I have to wonder openly if a 10 percent discount, with restrictions by product category that require reading of the "smaller print", are still changing consumer behavior these days. There are a few possibilities:
- Best Buy is smarter than the rest of us: If your numbers tell you that 10 percent works, why play the deep discounting game? Doing so would be akin to creating a Facebook Fan page with no idea why you are doing so.
- Best Buy is weathering the deep discount storm: Hoping that collective buying is a fad that will go away soon, the company could be persevering with proven tactics hoping to preserve margins as long as possible.
- Best Buy is asleep: Sure, they could be missing the boat, watching as the market moves away from them, but this is highly doubtful. The folks in Minneapolis are very good at their trade and the collective buying storm has mostly been directed at local merchants rather than national chains, Gap a notable exception.

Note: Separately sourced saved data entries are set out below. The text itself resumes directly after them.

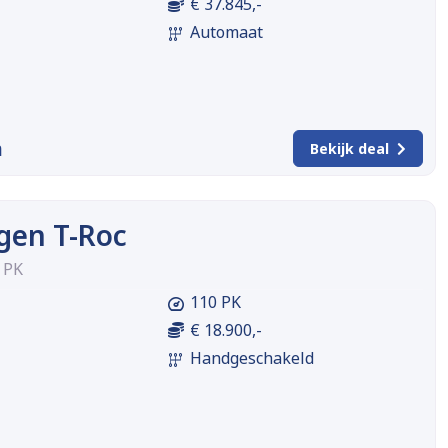
€ 37.845,-
Automaat
m
Bekijk deal
gen T-Roc
0 PK
110 PK
€ 18.900,-
Handgeschakeld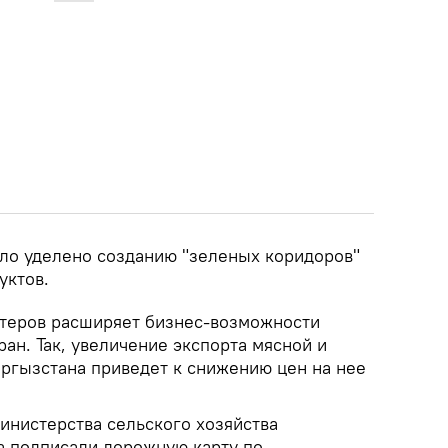
ло уделено созданию "зеленых коридоров"
уктов.
теров расширяет бизнес-возможности
ан. Так, увеличение экспорта мясной и
ргызстана приведет к снижению цен на нее
инистерства сельского хозяйства
а подписали дорожную карту по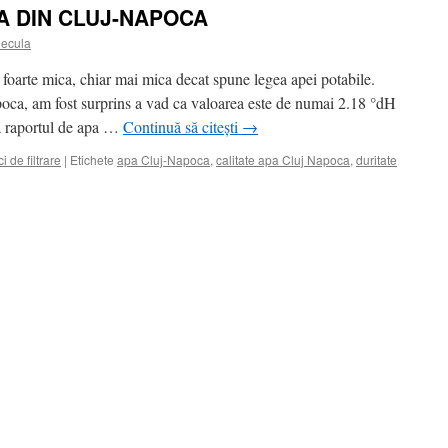
A DIN CLUJ-NAPOCA
ecula
foarte mica, chiar mai mica decat spune legea apei potabile.
oca, am fost surprins a vad ca valoarea este de numai 2.18 °dH
ca raportul de apa …
Continuă să citești
→
i de filtrare
|
Etichete
apa Cluj-Napoca
,
calitate apa Cluj Napoca
,
duritate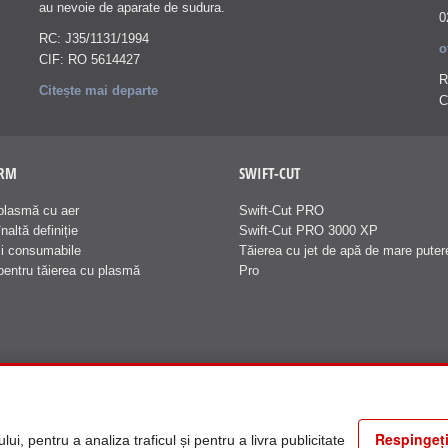
au nevoie de aparate de sudura.
0
RC: J35/1131/1994
o
CIF: RO 5614427
R
Citește mai departe
C
ERM
SWIFT-CUT
plasmă cu aer
Swift-Cut PRO
naltă definiție
Swift-Cut PRO 3000 XP
și consumabile
Tăierea cu jet de apă de mare puter
pentru tăierea cu plasmă
Pro
Respingeți
i, pentru a analiza traficul și pentru a livra publicitate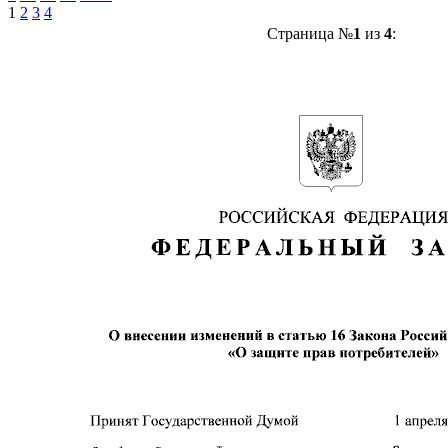
1
2
3
4
Страница №
1
из
4
: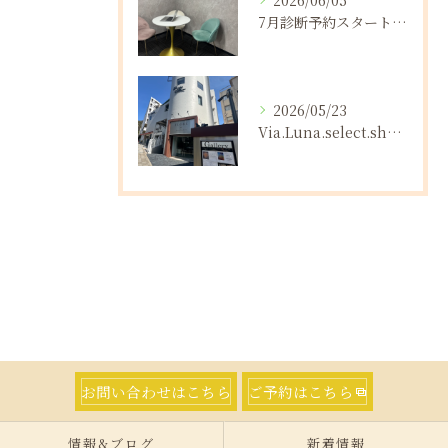
2026/06/05
7月診断予約スタートしました!
2026/05/23
Via.Luna.select.shop神戸北野POPUPSHOP開催のお知らせ
お問い合わせはこちら
ご予約はこちら
情報&ブログ
新着情報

For many retailers, 20 percent has been the magical number at which consumers give attention and reach for their wallets. Ten percent is just plain uninteresting, in my book, and the fact that I have to spend time to understand which products qualify is mildly annoying.
The attraction of coupons to me is clarity — WYSIWYG — but offering coupons is a mercenary game in which the bigger numbers get the most play. It’s also a highly destructive game — to profit margins that is.
Though collective buying is "something we sell" and "something that is working" these days, I’d rather advocate "something I believe in" which is integrated customer strategy that yields measurable results over the long term.
Discussion Questions: Is the effectiveness of promotions at traditional retail being diluted by “daily deal” coupon offers? How may couponing and other promotional efforts have to be restructured?